His response? "Just in case I get kidnapped." He paused, then added with a deadpan stare, "You never know, Mom."

When I stopped laughing, I looked online at the Verizon plans. It wasn't a good enough reason to upgrade my plan - although the phone would have been free.

I'll probably use the existing Toys R Us gift cards I have stored in my purse to get him a Wii Game. Thank God for old gift cards.

You haven't tired of my bitching yet???

I guess that's about it... my ranting and typing has made me feel a LITTLE better, though I'm still staring at my empty pockets and empty accounts for another day.

I want a bath, I want to soak in an oversized tub... but alas, I only have a small shower.

And I still wonder, if Calgon was going to take me away.... where would they take me and would they pay for a sitter? If so, I'm game.

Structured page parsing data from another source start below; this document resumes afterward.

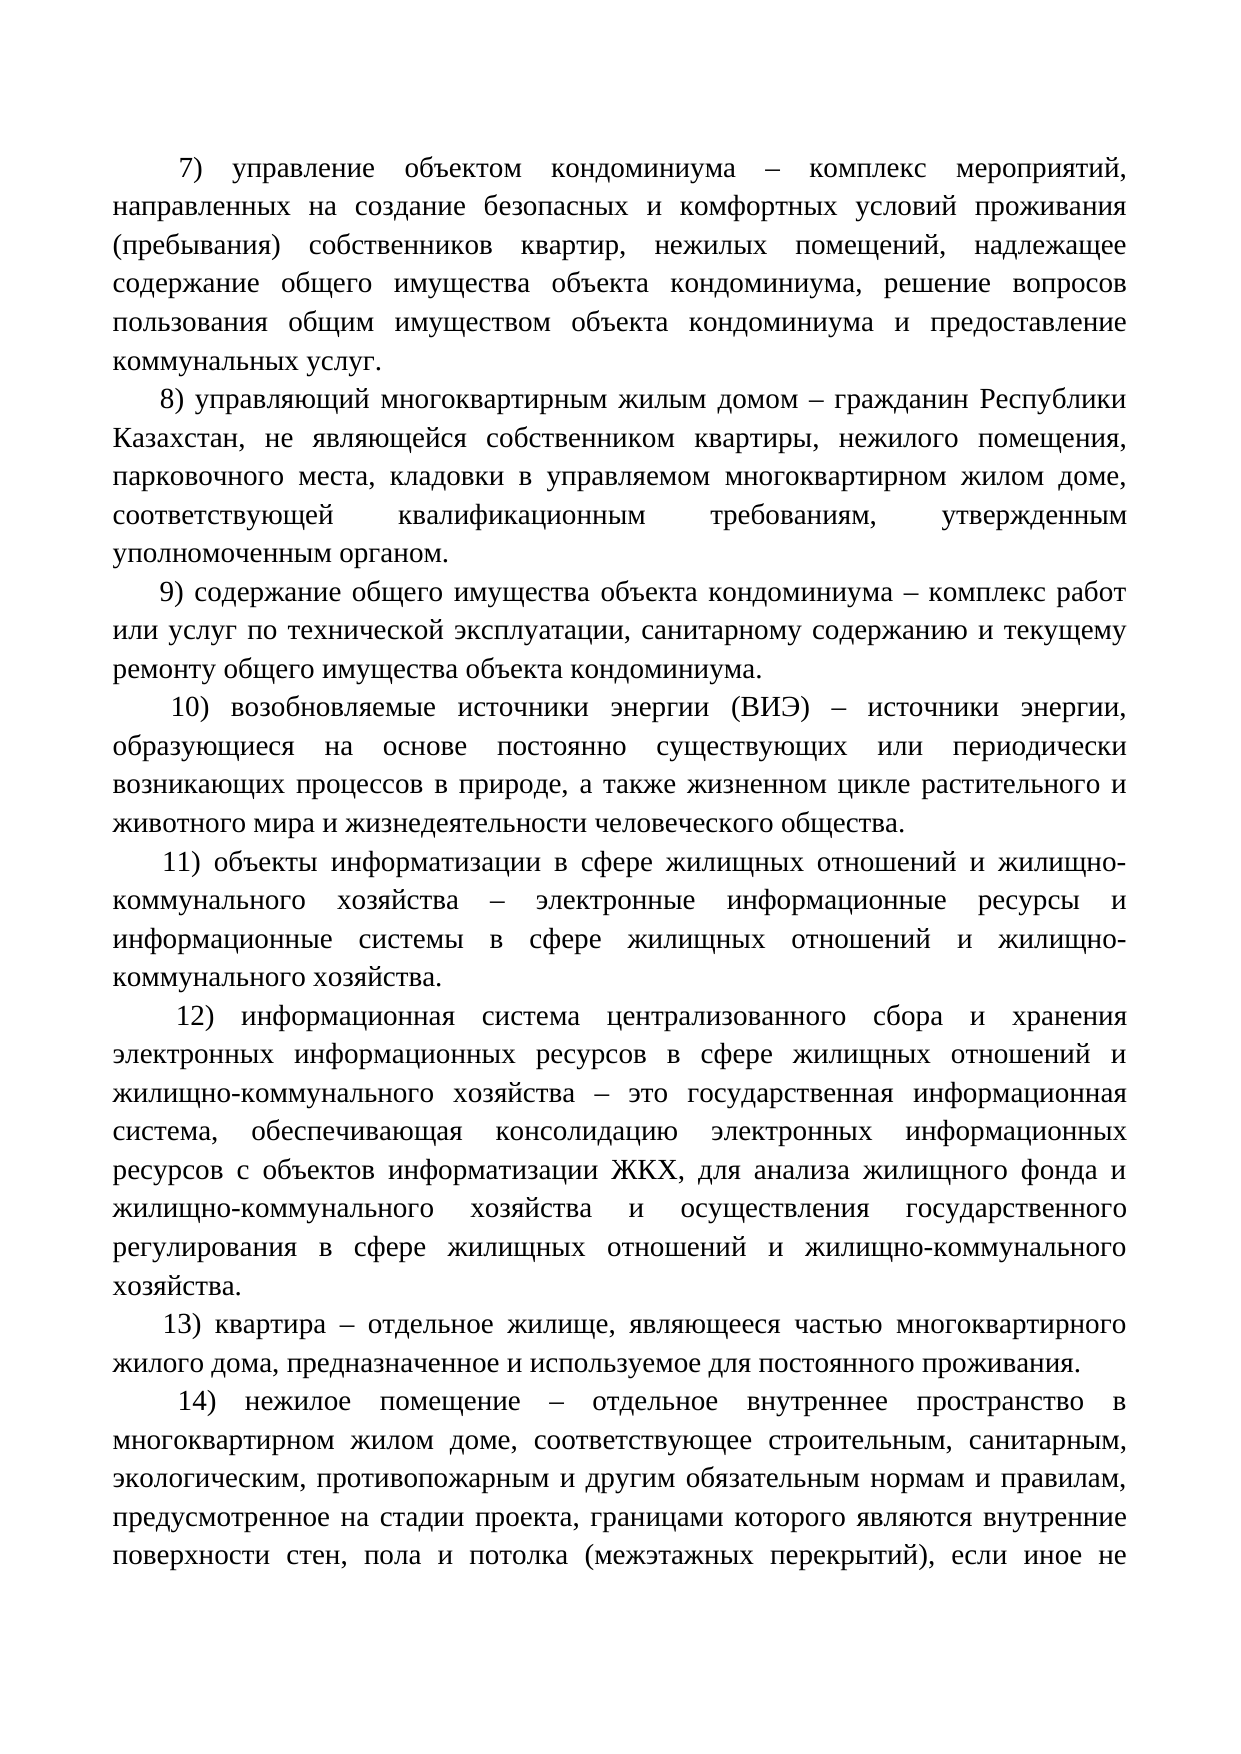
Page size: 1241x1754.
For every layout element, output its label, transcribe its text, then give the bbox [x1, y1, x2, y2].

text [112, 1383, 1128, 1571]
text 10) возобновляемые источники энергии (ВИЭ) – источники энергии, образующиеся на основе постоянно существующих или периодически возникающих процессов в природе, а также жизненном цикле растительного и животного мира и жизнедеятельности человеческого общества. [112, 689, 1128, 839]
text 8) управляющий многоквартирным жилым домом – гражданин Республики Казахстан, не являющейся собственником квартиры, нежилого помещения, парковочного места, кладовки в управляемом многоквартирном жилом доме, соответствующей квалификационным требованиям, утвержденным уполномоченным органом. [112, 381, 1128, 569]
text 11) объекты информатизации в сфере жилищных отношений и жилищно-коммунального хозяйства – электронные информационные ресурсы и информационные системы в сфере жилищных отношений и жилищно-коммунального хозяйства. [112, 844, 1128, 993]
text 9) содержание общего имущества объекта кондоминиума – комплекс работ или услуг по технической эксплуатации, санитарному содержанию и текущему ремонту общего имущества объекта кондоминиума. [112, 574, 1128, 684]
text 13) квартира – отдельное жилище, являющееся частью многоквартирного жилого дома, предназначенное и используемое для постоянного проживания. [112, 1306, 1128, 1378]
text 12) информационная система централизованного сбора и хранения электронных информационных ресурсов в сфере жилищных отношений и жилищно-коммунального хозяйства – это государственная информационная система, обеспечивающая консолидацию электронных информационных ресурсов с объектов информатизации ЖКХ, для анализа жилищного фонда и жилищно-коммунального хозяйства и осуществления государственного регулирования в сфере жилищных отношений и жилищно-коммунального хозяйства. [112, 998, 1128, 1301]
text 7) управление объектом кондоминиума – комплекс мероприятий, направленных на создание безопасных и комфортных условий проживания (пребывания) собственников квартир, нежилых помещений, надлежащее содержание общего имущества объекта кондоминиума, решение вопросов пользования общим имуществом объекта кондоминиума и предоставление коммунальных услуг. [112, 150, 1128, 376]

Wednesday, August 13, 2008

A fitting daily horoscope.

I have felt absolutely sick this week. Lethargic, achy, sore, run down in general... but I have yet to take a day for myself. I can't.
I remember my mom used to call them TLC days when we just needed a little extra TLC for ourselves, we could take a day off and recharge our batteries.
At home, I have laundry to do, a kitchen to finish cleaning, vacuuming... and then I have to reclaim the basement, and pick up all the beads that K and M dumped out of their heart shaped jewelry case. About a thousand, I'm sure.

Of course, I also have to make dinner, take F to Football, pick F up from Football, and feed the kids. I also have to make sure that at least two of them get their showers tonight (they skipped out on them yesterday).

I'm worn out- physically, mentally, emotionally. I have barely slept, because I've been so frustrated over the fact that the money I thought I was going to be making hasn't been a reality for the past couple months. The economy sucks. Gas is expensive. I don't have time for anything, it seems. I'm just going to bed and waking up tired... I'm sleeping, but I'm tossing and turning.

Last night I had a weird dream, one of those vivid in color dreams. The ones where you remember details when you wake up. I always pay attention to these kind of dreams as the universe trying to tell me something. In the dream, a jealous woman pulled a gun on me. I take this to mean that I should be cautious in all my activities and figure someone out there is probably looking for an opportunity to stab me in the back/threaten me. Dreams like that (for me) are usually not far off in forewarning of the events about to unfold.

So my horoscope today, from DailyOm, was fitting.


August 13, 2008
Self-Care Comes First
Aquarius Daily Horoscope

You may feel listless, which could be due to a lack of energy and motivation today. This lethargy could be the result of your either having overexerted yourself or not taking care of your own needs. Perhaps this would be a good time to make this a day just for you, listening to the calling of your innermost desires, wants, and hopes. Turning off the phone and unplugging from the world, you might try to do things that are healing and reenergizing—meditating, doing yoga, taking a soothing bath, or engaging in a hobby or activity that interests you. Try not to let the needs of others distract you for today is your day. Doing something just for yourself could make you feel a greater sense of well-being and increase the amount of energy you have.

When we take care of our own selves we put our energy into the most important aspect of our lives. While it might seem noble to do things for others, unless we are consciously attending to our needs, we will expend more energy than we have. Although the energy of the universe is unlimited, it is only accessible when we find a means to positively tap into it, and caring for ourselves lovingly and compassionately is the best way to do this. Taking the time to rest and care for yourself today will infuse your life with a greater amount of positive energy, which will make you more motivated and productive in the long run.

***********
So maybe the secret here is to pay attention. My to-do list isn't going anywhere. My life isn't going to get *less* stressful - unless by some miracle I win the lottery. I really want to sell some of my artwork again, but of course, to do that, I'd have to actually paint some more.

That might be a solution to de-stressing. Hm. A bottle of wine and my paintbrush. Something to consider for a late night pamper-fest.